Copy exactly the lines of the records below, and only those lines, beginning with the line that contains "framed print: none [500,90,593,175]" and ending with the line that contains "storage bin: present".
___ Source records ___
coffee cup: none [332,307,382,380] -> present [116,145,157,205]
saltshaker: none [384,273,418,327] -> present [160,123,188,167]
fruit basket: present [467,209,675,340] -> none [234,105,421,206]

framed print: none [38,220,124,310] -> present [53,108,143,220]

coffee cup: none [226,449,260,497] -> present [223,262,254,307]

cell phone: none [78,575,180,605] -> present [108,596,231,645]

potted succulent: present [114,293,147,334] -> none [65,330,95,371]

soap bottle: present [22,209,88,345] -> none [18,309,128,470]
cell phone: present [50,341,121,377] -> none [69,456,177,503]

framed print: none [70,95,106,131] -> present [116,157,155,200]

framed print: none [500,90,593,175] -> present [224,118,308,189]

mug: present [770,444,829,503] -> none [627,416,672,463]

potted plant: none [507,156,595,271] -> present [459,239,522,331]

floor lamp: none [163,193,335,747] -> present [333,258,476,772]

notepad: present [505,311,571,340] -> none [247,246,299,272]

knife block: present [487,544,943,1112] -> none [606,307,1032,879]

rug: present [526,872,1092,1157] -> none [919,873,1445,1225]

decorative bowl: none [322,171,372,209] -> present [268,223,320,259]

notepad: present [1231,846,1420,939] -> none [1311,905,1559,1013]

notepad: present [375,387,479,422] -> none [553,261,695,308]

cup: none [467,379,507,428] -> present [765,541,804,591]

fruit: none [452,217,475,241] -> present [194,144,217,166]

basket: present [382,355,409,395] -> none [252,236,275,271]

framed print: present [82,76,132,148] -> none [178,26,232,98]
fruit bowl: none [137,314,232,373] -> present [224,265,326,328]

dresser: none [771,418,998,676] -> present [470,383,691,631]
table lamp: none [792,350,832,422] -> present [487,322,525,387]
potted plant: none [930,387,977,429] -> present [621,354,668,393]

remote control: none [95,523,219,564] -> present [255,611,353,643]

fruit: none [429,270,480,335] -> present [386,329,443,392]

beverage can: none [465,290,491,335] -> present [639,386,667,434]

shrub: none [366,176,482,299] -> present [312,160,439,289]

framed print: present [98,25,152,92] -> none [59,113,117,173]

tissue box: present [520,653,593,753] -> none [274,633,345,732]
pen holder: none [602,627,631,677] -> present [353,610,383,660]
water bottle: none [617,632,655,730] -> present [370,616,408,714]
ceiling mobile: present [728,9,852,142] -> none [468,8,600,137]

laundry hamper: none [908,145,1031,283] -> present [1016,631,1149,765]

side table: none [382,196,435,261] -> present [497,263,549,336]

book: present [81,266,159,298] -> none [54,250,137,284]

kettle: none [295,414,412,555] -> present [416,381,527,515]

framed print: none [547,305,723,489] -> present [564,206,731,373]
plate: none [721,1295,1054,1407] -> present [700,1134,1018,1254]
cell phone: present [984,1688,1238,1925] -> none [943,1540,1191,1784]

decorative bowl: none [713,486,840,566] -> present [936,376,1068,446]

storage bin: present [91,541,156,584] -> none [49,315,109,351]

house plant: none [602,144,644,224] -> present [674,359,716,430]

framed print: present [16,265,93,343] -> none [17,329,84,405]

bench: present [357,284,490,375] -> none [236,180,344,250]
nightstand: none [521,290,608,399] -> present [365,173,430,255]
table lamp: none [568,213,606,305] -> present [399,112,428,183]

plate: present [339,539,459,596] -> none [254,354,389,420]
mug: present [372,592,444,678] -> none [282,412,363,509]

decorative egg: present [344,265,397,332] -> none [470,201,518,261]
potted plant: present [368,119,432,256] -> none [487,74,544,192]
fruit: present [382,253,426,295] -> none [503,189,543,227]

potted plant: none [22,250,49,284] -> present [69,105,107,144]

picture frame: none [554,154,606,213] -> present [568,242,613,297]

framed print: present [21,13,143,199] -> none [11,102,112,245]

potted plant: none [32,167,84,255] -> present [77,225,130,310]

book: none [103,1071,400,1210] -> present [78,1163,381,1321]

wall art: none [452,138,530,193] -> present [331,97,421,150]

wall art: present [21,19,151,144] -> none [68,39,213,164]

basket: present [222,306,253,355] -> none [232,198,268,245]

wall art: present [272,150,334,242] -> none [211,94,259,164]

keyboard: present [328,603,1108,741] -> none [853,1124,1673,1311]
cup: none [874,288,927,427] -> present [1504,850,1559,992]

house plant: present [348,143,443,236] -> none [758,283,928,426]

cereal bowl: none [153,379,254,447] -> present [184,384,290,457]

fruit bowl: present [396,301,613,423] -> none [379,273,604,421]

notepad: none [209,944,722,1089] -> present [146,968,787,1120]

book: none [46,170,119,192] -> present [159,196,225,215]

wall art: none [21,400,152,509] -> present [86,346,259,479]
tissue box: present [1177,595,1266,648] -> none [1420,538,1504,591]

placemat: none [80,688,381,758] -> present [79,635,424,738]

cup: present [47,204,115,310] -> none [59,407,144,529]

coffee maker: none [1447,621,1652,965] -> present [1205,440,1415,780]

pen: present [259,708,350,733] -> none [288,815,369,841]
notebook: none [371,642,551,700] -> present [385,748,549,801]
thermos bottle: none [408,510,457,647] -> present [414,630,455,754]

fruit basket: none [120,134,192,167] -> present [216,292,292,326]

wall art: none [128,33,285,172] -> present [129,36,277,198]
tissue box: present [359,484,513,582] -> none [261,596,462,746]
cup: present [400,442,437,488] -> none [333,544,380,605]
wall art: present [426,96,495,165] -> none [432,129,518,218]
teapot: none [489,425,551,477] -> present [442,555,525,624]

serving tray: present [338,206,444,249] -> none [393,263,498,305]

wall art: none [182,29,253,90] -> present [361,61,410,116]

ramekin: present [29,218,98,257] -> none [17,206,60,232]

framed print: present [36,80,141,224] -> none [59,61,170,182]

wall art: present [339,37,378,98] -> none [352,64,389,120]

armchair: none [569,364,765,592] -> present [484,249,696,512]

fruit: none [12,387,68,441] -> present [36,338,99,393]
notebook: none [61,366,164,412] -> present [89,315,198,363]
___
*Written solution*
framed print: none [500,90,593,175] -> present [224,118,308,189]

mug: present [770,444,829,503] -> none [627,416,672,463]

potted plant: none [507,156,595,271] -> present [459,239,522,331]

floor lamp: none [163,193,335,747] -> present [333,258,476,772]

notepad: present [505,311,571,340] -> none [247,246,299,272]

knife block: present [487,544,943,1112] -> none [606,307,1032,879]

rug: present [526,872,1092,1157] -> none [919,873,1445,1225]

decorative bowl: none [322,171,372,209] -> present [268,223,320,259]

notepad: present [1231,846,1420,939] -> none [1311,905,1559,1013]

notepad: present [375,387,479,422] -> none [553,261,695,308]

cup: none [467,379,507,428] -> present [765,541,804,591]

fruit: none [452,217,475,241] -> present [194,144,217,166]

basket: present [382,355,409,395] -> none [252,236,275,271]

framed print: present [82,76,132,148] -> none [178,26,232,98]
fruit bowl: none [137,314,232,373] -> present [224,265,326,328]

dresser: none [771,418,998,676] -> present [470,383,691,631]
table lamp: none [792,350,832,422] -> present [487,322,525,387]
potted plant: none [930,387,977,429] -> present [621,354,668,393]

remote control: none [95,523,219,564] -> present [255,611,353,643]

fruit: none [429,270,480,335] -> present [386,329,443,392]

beverage can: none [465,290,491,335] -> present [639,386,667,434]

shrub: none [366,176,482,299] -> present [312,160,439,289]

framed print: present [98,25,152,92] -> none [59,113,117,173]

tissue box: present [520,653,593,753] -> none [274,633,345,732]
pen holder: none [602,627,631,677] -> present [353,610,383,660]
water bottle: none [617,632,655,730] -> present [370,616,408,714]
ceiling mobile: present [728,9,852,142] -> none [468,8,600,137]

laundry hamper: none [908,145,1031,283] -> present [1016,631,1149,765]

side table: none [382,196,435,261] -> present [497,263,549,336]

book: present [81,266,159,298] -> none [54,250,137,284]

kettle: none [295,414,412,555] -> present [416,381,527,515]

framed print: none [547,305,723,489] -> present [564,206,731,373]
plate: none [721,1295,1054,1407] -> present [700,1134,1018,1254]
cell phone: present [984,1688,1238,1925] -> none [943,1540,1191,1784]

decorative bowl: none [713,486,840,566] -> present [936,376,1068,446]

storage bin: present [91,541,156,584] -> none [49,315,109,351]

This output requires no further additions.